Devolution means England’s figures are now counted separately and studies sometimes include other adult (and children’s) social care. But nothing alters the fact that there has been a deliberate policy pursued by the capitalist class over the last few decades of turning a lifeline for those in need to a huge accumulator for the already rich.
There is even a new word being used for this – ‘extraction’. It’s a friendlier word than ‘theft’ but amounts to the same thing – a massive transfer of wealth from the public sector to big business.
‘Extraction’
A November 2025 report “Ending extraction in the UK care system” published by Reclaiming Our Regional Economies declares:
“Instead of facilitating the care of children, older people, disabled and learning disabled people, our care system facilitates the extraction of value and wealth from places and local public service budgets. While executive pay booms, frontline workers receive little more than the minimum wage. While local government and central government struggle to pay the bills to meet increasing demand, private company profits continue to rise.”
But the report’s aim of reaching a fairer outcome relies on governmental intervention to limit capitalism’s rapacious reaches. Crucially, it has no answers for when governments refuse to intervene. In these times of potential development of new parties of the working class, it needs to be reasserted that only a socialist society will have the capability to remove private provision from social care.

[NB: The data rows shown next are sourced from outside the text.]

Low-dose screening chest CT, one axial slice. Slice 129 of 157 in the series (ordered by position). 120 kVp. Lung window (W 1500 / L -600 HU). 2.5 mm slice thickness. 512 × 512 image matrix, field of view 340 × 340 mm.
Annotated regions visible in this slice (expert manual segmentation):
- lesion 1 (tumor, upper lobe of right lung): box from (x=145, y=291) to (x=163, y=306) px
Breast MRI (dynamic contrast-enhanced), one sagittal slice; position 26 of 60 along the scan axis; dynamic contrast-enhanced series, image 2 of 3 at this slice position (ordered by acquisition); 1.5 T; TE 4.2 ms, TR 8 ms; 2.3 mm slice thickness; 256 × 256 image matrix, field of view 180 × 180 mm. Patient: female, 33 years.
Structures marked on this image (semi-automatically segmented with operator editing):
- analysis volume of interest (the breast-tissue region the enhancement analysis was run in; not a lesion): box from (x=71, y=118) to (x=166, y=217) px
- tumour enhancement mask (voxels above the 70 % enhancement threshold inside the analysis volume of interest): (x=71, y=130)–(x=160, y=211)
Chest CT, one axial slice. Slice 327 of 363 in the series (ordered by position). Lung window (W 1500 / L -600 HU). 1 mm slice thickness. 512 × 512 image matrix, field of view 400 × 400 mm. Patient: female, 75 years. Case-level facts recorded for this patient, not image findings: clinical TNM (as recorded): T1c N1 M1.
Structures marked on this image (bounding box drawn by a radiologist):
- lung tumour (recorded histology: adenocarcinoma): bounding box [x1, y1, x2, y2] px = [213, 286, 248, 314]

Private equity and hedge funds
Of the 20 largest providers in the children’s homes and fostering sector, 50% have a private equity or sovereign wealth fund owner. Four of the five largest providers in adult home care are either owned by private equity firms, US hedge funds or by billionaires based abroad.
Private equity firms – investment companies looking to make a large profit in the shortest possible time – use borrowed money. They utilise debt to buy, grow and run companies. This means making interest payments on the debt. As interest payments are in part not taxed, this provides a means of removing money from a business while paying less tax than would be the case for dividends.

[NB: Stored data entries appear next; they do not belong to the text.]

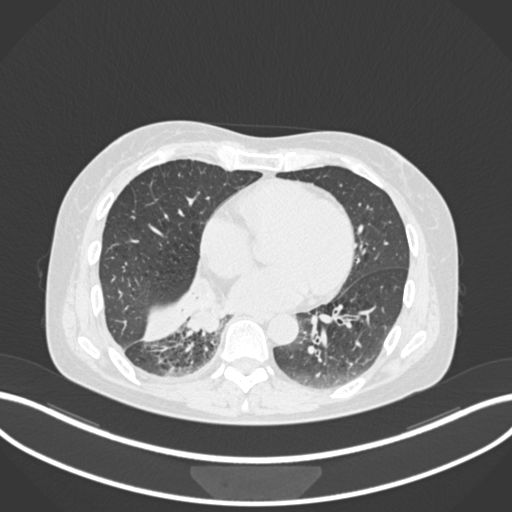
Chest CT, one axial slice; slice 61 of 168 in the series (ordered by position); reconstruction kernel B30f; 120 kVp; lung window (W 1500 / L -600 HU); 1 mm slice thickness; 512 × 512 image matrix, field of view 400 × 400 mm. Female patient, age 63 years. Case-level facts recorded for this patient, not image findings: clinical TNM (as recorded): T1c N0 M0.
Outlined on this slice (rectangle marked by the reading radiologist):
- lung tumour (recorded histology: adenocarcinoma): bounding box [x1, y1, x2, y2] px = [182, 296, 230, 336]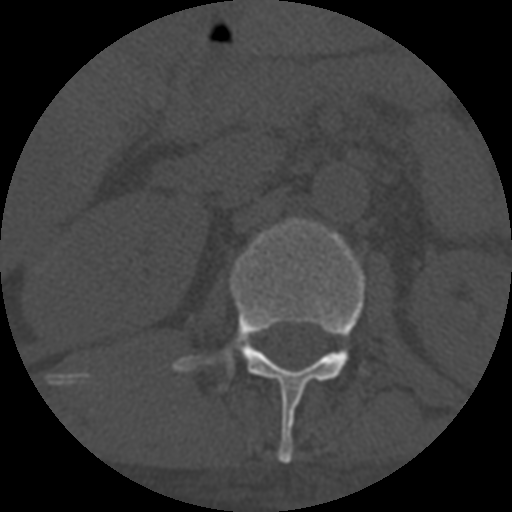
CT including the spine, one axial slice. Position 285 of 708 along the scan axis. Reconstruction kernel STANDARD. One of 3 acquisitions stored at this slice position. Bone window (W 1800 / L 400 HU). 1.25 mm slice thickness. 512 × 512 image matrix, field of view 160 × 160 mm. Patient age 55 years. Case-level facts recorded for this patient, not image findings: primary cancer: colon.
Annotated regions visible in this slice (semi-automatic segmentation, software-assisted and operator-edited):
- L1 vertebra: bounding box (x1, y1, x2, y2) in pixels: (172, 219, 365, 464)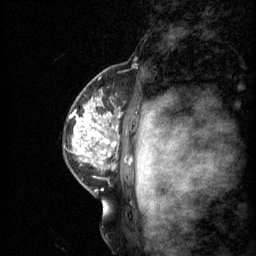
Breast MRI (dynamic contrast-enhanced), one sagittal slice; position 46 of 60 along the scan axis; 3 images stored at this slice position (order not interpretable as contrast timing); 1.5 T; TE 4.2 ms, TR 11 ms; 2 mm slice thickness; 256 × 256 image matrix. Female patient, age 48 years.
Structures marked on this image (semi-automatic segmentation, software-assisted and operator-edited):
- analysis volume of interest (the breast-tissue region the enhancement analysis was run in; not a lesion): bounding box (x1, y1, x2, y2) in pixels: (69, 74, 139, 147)
- tumour enhancement mask (voxels above the 70 % enhancement threshold inside the analysis volume of interest): (70, 100, 120, 147)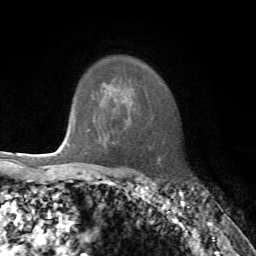
Breast MRI, one axial slice; position 57 of 72 along the scan axis; cropped to one breast; dynamic contrast-enhanced series, time point 2 of 7 at this slice position (early post-contrast); 1.5 T; TE 4.2 ms, TR 8.7 ms; 256 × 256 image matrix, field of view 180 × 180 mm. Female patient.
Structures marked on this image (semi-automatically segmented with operator editing):
- enhancing-tissue mask used for the functional tumour volume (all voxels passing the contrast-enhancement thresholds inside the analysis volume; usually the tumour): bounding box [x1, y1, x2, y2] px = [67, 120, 90, 148]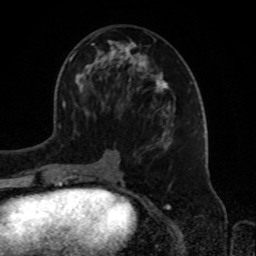
Breast MRI, one axial slice; slice 40 of 72 in the series (ordered by position); cropped to one breast; dynamic contrast-enhanced series, time point 2 of 8 at this slice position (early post-contrast); 1.5 T; TE 4.2 ms, TR 7 ms; 256 × 256 image matrix, field of view 175 × 175 mm. Female patient.
Outlined on this slice (semi-automatically segmented with operator editing):
- enhancing-tissue mask used for the functional tumour volume (all voxels passing the contrast-enhancement thresholds inside the analysis volume; usually the tumour): box from (x=72, y=32) to (x=174, y=180) px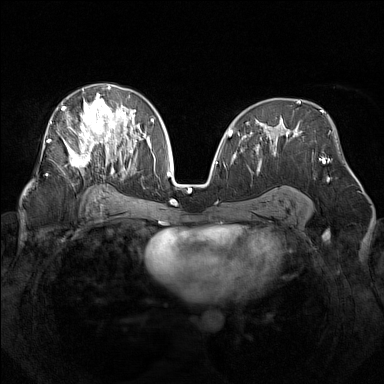
Breast MRI (dynamic contrast-enhanced), one axial slice. Slice 84 of 160 in the series (ordered by position). Dynamic contrast-enhanced series, time point 2 of 7 at this slice position (early post-contrast). 1.5 T. TE 1.8 ms, TR 5 ms. 1 mm slice thickness. 384 × 384 image matrix. Female patient.
Outlined on this slice (semi-automatic segmentation, software-assisted and operator-edited):
- enhancing-tissue mask used for the functional tumour volume (all voxels passing the contrast-enhancement thresholds inside the analysis volume; usually the tumour): box from (x=48, y=85) to (x=137, y=172) px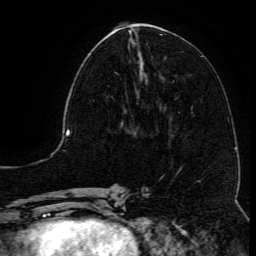
Breast MRI (dynamic contrast-enhanced), one axial slice. Cropped to one breast. Dynamic contrast-enhanced series, time point 2 of 6 at this slice position (early post-contrast). 3 T. TE 4.8 ms, TR 9.1 ms. 1.2 mm slice thickness. 256 × 256 image matrix, field of view 180 × 180 mm. Female patient.
Annotated regions visible in this slice (semi-automatically segmented with operator editing):
- enhancing-tissue mask used for the functional tumour volume (all voxels passing the contrast-enhancement thresholds inside the analysis volume; usually the tumour): bounding box <92,61,144,105> (left, top, right, bottom; pixels)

This use of debt improves profit margins for owners, while transferring risk to operating companies in the care sector.
The residential care sector in the UK is borrowing £7 billion and a small group of private equity funded businesses in the sector is responsible for the vast majority of this. The total debt of the UK’s 26 largest care home providers is £35,000 per bed, so 16% of weekly fees paid for residential care goes to service debt interest payments.
Complex arrangements separating property and operations into different companies mean care providers can rent their properties from related companies within the same organisation. As a result, property rents have become another major factor in robbing the social care sector.

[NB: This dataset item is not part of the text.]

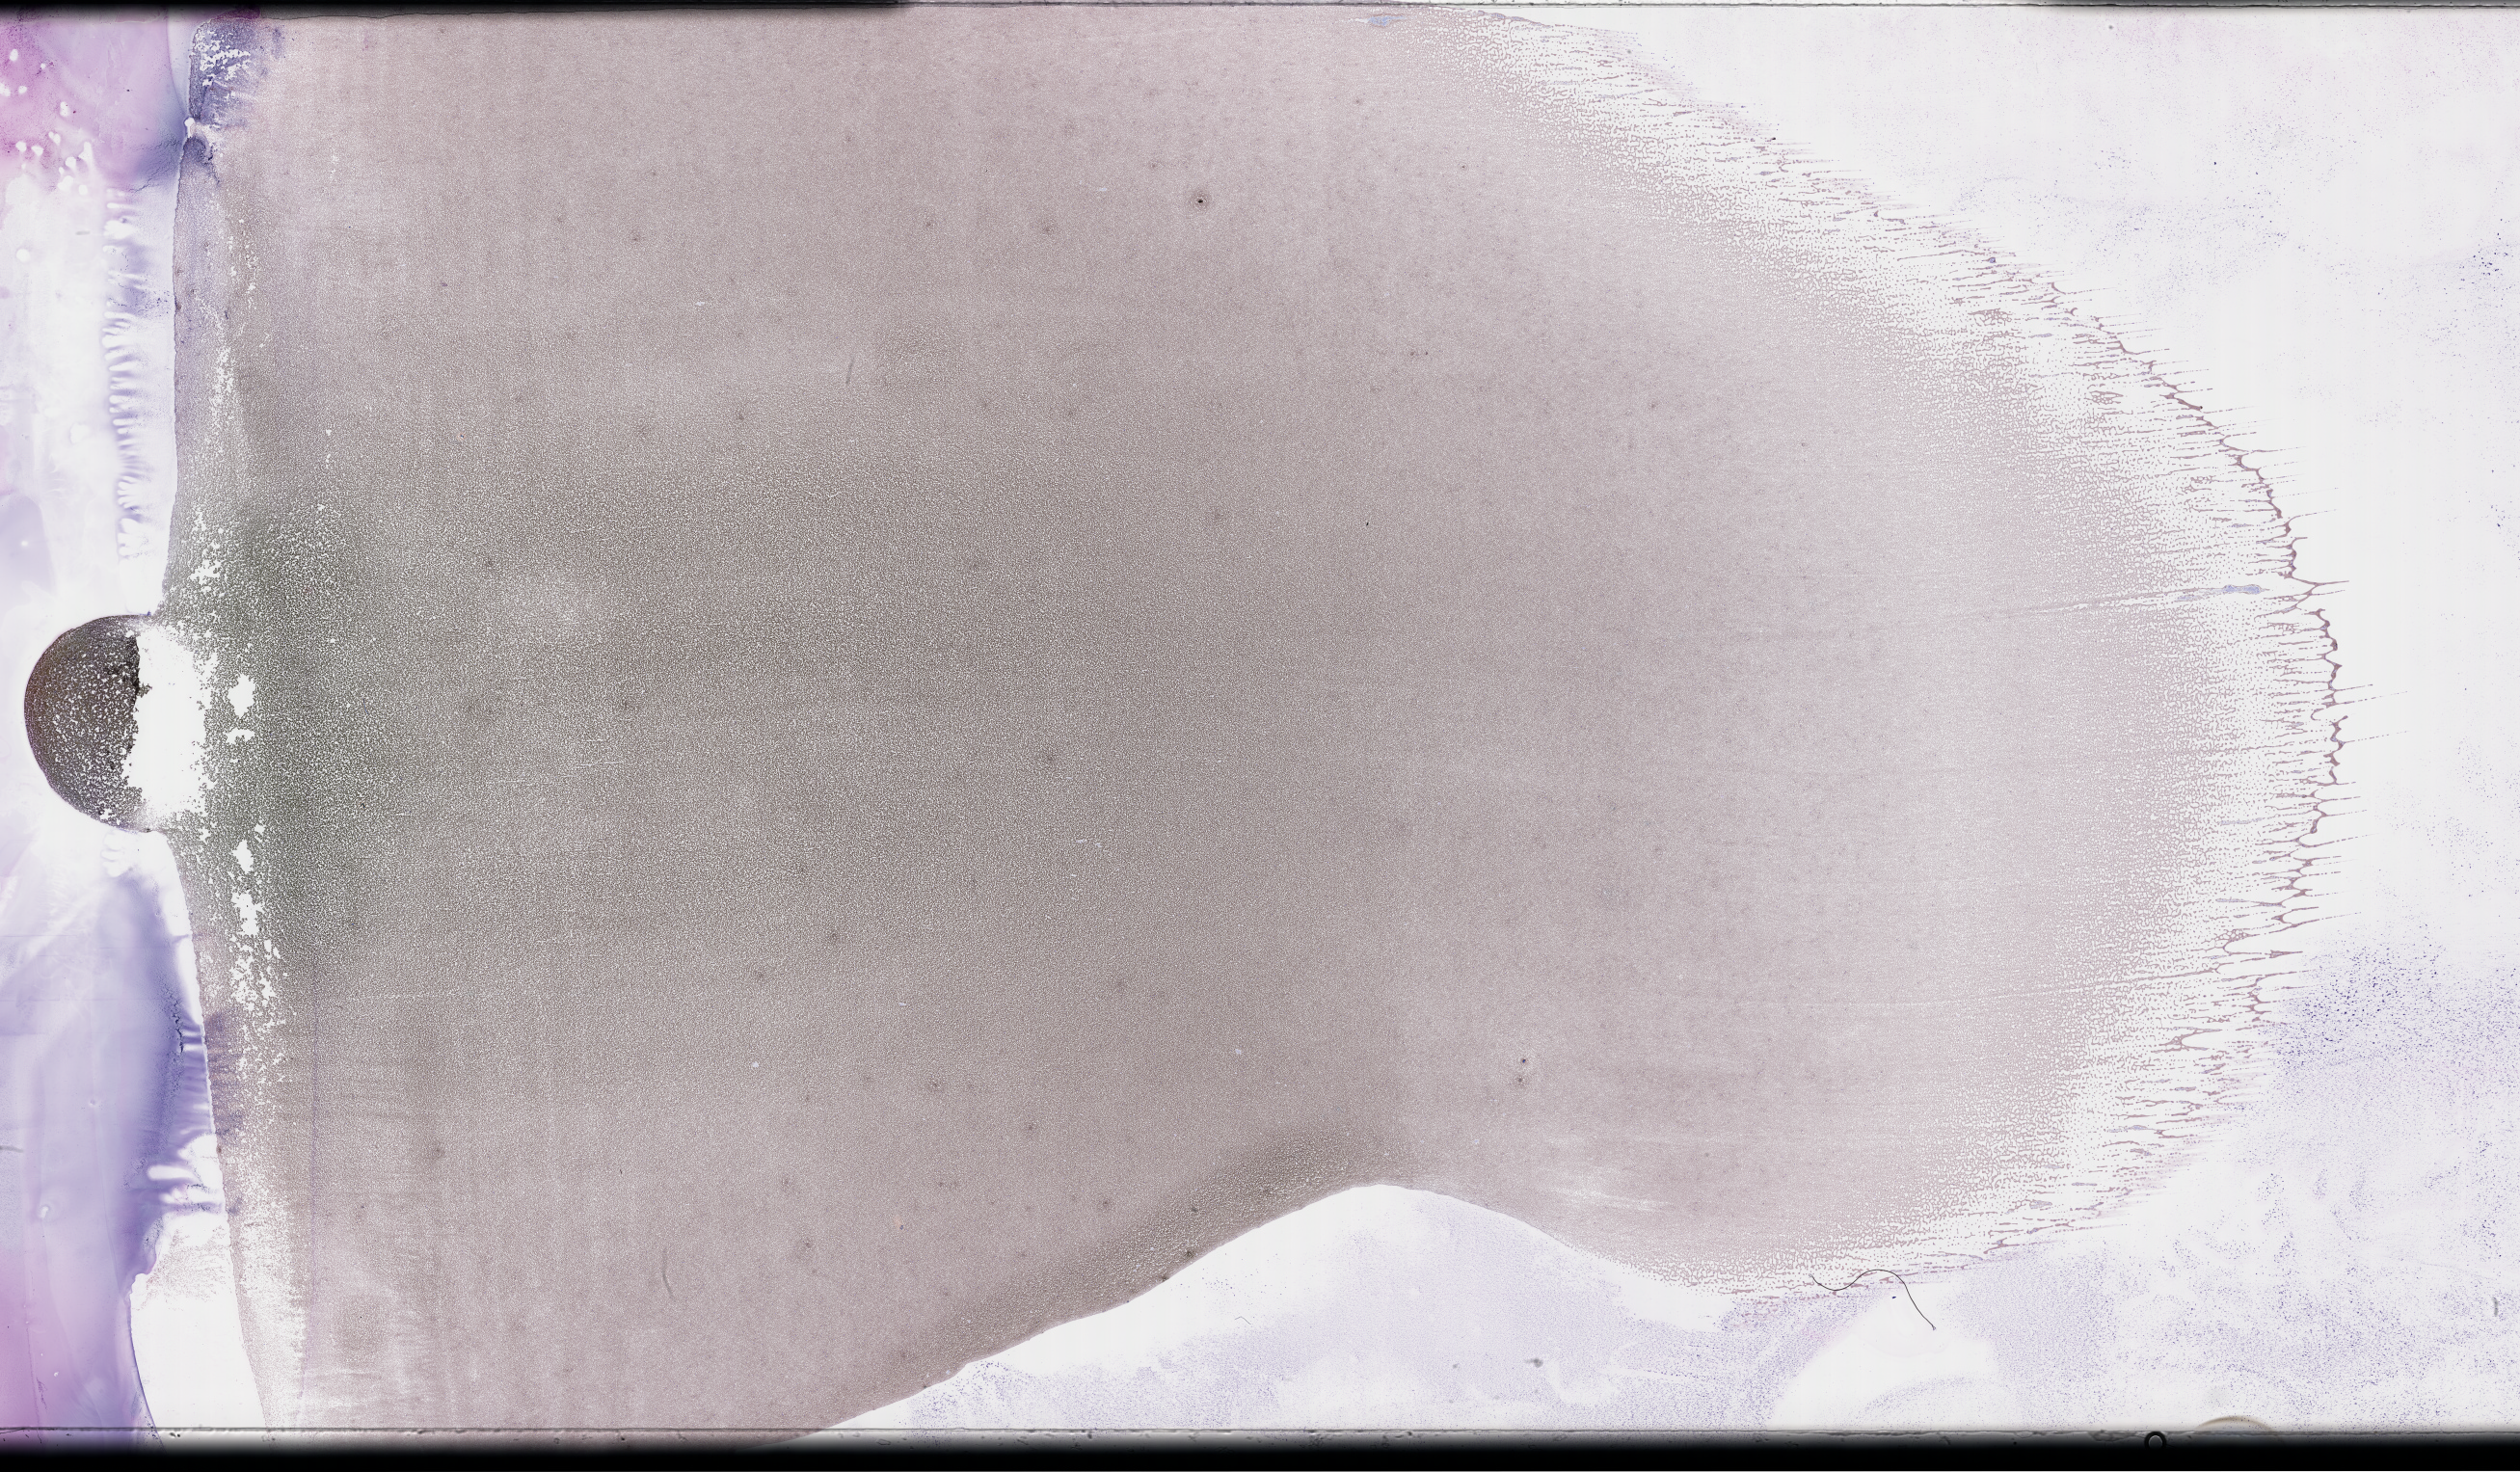
Whole-slide image of a whole blood smear, Wright-Giemsa stain, a low-resolution overview of the entire scanned area, about 42.2 x 24.7 mm, EDTA-anticoagulated smear, specimen time point: collected on treatment. Patient: female.
From a patient with: Plasma Cell Myeloma.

The largest for-profit care homes in the UK are spending 11.1% of their income on rent, compared to only 2.3% for the largest non-profit providers.
Money ‘leaking out’
Nearly £50 billion is spent annually by local authorities in England on care services. This amounts to 70% of all local authority spending. This is in addition to the costs paid for by individuals and their families, estimated to be 50% of social care costs, and the huge levels of care done unpaid.
The report states “the truth is that money exists in the care system but too much of it is ‘leaking out’” – another euphemism, better translated as ‘stolen’!
The Socialist Party argues for ‘needs budgets’ – for councillors to implement budgets that provide the services local communities want and need, instead of what’s ‘affordable’. The finances for these services can be fought for with the active joint participation of local councillors, trade unions and community groups. It is not sufficient to simply declare there isn’t enough money while the billionaires rob ordinary people of their health and quality of life. If you’re not going to struggle, then stand aside for those that will!